Sob a aparência de uma clínica de massoterapia na Asa Norte, em Brasília, opera um estabelecimento que oferece serviços sexuais disfarçados de tratamentos de bem-estar. O local, situado no subsolo de uma quadra comercial movimentada, promove um ambiente reservado com toalhas higienizadas e atendimento profissional, mas na realidade funciona como um ponto de prostituição direcionado principalmente à clientela da Esplanada dos Ministérios. Os serviços são anunciados de forma velada, com opções como “rapidinhas” durante o horário de almoço ou ao final do expediente, garantindo discrição para evitar exposição pública.
O acesso ao local é projetado para manter o sigilo: durante o horário comercial, os clientes utilizam uma escada lateral do prédio, enquanto após as 18h, sábados e feriados, a entrada se dá pela portaria dos fundos via interfone, isolando o fluxo do público geral da quadra. Ao entrar pela porta de vidro fumê, o cliente é recebido em uma sala de espera simples, equipada com divã de couro preto e ar-condicionado. Uma gerente de meia-idade explica os valores sem rodeios: R$ 250 pela “massagem e o relax final”, divididos em R$ 170 pela suposta terapia e R$ 80 pelo “aditivo especial”, denominado “xerecada da alegria”.
As “terapeutas” são apresentadas individualmente ao cliente, com trajes que revelam a verdadeira natureza do serviço. Uma jovem de cabelos longos e pretos, com aparelho nos dentes, veste short e top; outra, voluptuosa, usa camisola vermelha transparente; e a terceira, mais velha, opta por short e mini blusa. Especialistas consultados destacam que o uso indevido do termo “terapeuta” descredibiliza profissionais legítimos da massoterapia, que exigem formação e ética para garantir a saúde dos pacientes, configurando uma violação ética e um risco à saúde física e psicológica envolvida.
A apuração revela que essa apropriação serve para driblar fiscalizações e conferir legitimidade ao negócio, transformando o “toque terapêutico” em uma senha para atividades proibidas no coração da capital federal.

[Dados coletados]
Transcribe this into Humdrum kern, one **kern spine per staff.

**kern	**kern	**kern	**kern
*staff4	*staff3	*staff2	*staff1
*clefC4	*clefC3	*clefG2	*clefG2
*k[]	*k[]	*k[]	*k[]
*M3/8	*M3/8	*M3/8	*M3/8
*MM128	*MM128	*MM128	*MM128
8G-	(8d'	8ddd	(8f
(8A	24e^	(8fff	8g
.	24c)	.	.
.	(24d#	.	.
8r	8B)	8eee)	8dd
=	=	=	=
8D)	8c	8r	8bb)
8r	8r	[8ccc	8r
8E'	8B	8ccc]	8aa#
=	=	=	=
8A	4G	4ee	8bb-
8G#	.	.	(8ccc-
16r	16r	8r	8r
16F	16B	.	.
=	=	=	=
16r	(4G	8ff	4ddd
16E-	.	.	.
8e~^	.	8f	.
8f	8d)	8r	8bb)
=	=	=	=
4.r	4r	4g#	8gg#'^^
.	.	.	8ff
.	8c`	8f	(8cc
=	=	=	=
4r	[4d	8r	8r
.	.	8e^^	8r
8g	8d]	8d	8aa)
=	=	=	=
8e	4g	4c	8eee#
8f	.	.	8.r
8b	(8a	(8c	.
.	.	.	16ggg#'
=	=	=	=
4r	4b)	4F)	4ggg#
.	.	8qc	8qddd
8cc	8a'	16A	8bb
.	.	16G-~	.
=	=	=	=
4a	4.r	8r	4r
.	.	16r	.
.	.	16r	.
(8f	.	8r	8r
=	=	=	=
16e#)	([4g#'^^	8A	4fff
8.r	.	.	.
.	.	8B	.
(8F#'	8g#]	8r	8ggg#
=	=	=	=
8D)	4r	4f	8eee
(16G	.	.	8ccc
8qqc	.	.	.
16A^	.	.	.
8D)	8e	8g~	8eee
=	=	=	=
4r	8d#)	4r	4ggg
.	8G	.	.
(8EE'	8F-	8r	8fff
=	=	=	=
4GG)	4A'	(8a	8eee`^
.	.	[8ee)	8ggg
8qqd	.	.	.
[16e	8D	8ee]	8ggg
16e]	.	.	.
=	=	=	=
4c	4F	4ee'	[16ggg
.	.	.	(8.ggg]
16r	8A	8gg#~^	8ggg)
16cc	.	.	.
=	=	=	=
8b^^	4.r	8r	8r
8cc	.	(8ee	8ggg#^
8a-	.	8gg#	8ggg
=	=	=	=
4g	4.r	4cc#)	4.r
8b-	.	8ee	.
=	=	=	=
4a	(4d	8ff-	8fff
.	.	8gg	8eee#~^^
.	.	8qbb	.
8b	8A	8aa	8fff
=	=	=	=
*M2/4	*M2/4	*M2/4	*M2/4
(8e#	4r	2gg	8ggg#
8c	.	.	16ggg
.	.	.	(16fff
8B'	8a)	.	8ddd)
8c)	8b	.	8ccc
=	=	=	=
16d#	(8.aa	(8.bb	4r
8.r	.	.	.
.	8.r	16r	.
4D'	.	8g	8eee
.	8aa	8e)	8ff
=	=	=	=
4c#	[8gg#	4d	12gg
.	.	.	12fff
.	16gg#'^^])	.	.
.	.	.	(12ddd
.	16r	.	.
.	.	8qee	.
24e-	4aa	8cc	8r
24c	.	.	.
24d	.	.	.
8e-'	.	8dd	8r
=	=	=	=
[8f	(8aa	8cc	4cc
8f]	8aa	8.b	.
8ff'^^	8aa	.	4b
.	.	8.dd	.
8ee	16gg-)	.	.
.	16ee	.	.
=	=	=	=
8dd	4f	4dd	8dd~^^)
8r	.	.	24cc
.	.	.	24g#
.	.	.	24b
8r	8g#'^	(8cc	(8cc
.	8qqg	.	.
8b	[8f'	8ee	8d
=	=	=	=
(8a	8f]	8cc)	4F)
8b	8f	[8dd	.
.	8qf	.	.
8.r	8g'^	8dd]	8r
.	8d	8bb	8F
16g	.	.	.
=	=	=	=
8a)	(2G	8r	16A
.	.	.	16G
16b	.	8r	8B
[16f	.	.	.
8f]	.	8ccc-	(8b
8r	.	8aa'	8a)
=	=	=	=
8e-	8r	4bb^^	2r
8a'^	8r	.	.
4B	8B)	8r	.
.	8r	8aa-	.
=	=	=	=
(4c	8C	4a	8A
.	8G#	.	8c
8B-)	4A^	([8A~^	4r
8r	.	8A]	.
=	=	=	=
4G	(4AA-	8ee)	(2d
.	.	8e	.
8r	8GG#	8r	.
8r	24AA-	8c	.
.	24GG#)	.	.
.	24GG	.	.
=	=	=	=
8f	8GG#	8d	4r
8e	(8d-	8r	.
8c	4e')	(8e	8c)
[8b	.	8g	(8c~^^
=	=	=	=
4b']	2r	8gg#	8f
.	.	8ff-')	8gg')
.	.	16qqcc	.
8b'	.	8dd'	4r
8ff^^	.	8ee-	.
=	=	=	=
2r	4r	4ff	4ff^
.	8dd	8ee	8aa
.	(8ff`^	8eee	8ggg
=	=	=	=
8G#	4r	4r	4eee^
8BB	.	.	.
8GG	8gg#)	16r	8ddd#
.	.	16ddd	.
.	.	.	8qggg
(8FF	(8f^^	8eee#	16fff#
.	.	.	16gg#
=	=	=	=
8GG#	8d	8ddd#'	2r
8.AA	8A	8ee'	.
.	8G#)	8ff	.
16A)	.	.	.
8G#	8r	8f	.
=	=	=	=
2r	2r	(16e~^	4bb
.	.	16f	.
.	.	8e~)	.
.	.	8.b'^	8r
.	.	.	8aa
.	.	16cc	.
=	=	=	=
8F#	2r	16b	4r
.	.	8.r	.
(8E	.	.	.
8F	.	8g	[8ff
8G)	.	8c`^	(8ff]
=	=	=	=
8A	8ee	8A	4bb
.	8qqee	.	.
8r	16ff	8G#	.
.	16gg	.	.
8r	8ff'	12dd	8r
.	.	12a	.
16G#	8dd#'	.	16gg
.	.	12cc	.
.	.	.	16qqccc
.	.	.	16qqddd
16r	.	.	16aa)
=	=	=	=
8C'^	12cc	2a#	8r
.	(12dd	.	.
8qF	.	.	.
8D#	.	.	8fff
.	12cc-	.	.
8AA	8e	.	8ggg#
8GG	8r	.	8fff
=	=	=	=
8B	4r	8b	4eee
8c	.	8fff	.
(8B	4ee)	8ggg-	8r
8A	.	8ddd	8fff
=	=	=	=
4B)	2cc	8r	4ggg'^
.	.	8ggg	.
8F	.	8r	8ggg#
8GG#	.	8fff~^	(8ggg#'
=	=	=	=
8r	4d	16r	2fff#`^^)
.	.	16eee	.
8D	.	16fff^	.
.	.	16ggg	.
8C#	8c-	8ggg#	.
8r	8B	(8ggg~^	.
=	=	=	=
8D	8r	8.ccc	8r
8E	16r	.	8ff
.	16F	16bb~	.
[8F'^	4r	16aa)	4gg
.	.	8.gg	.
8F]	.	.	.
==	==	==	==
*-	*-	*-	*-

■ **O QUE FAZER**: Copie do texto sobre a falsa clínica de massagem em Brasília o trecho que começa nas palavras "Sob a aparência" e vai até as palavras "evitar exposição pública.", incluindo-as.

■ **SUA RESPOSTA**:
Sob a aparência de uma clínica de massoterapia na Asa Norte, em Brasília, opera um estabelecimento que oferece serviços sexuais disfarçados de tratamentos de bem-estar. O local, situado no subsolo de uma quadra comercial movimentada, promove um ambiente reservado com toalhas higienizadas e atendimento profissional, mas na realidade funciona como um ponto de prostituição direcionado principalmente à clientela da Esplanada dos Ministérios. Os serviços são anunciados de forma velada, com opções como “rapidinhas” durante o horário de almoço ou ao final do expediente, garantindo discrição para evitar exposição pública.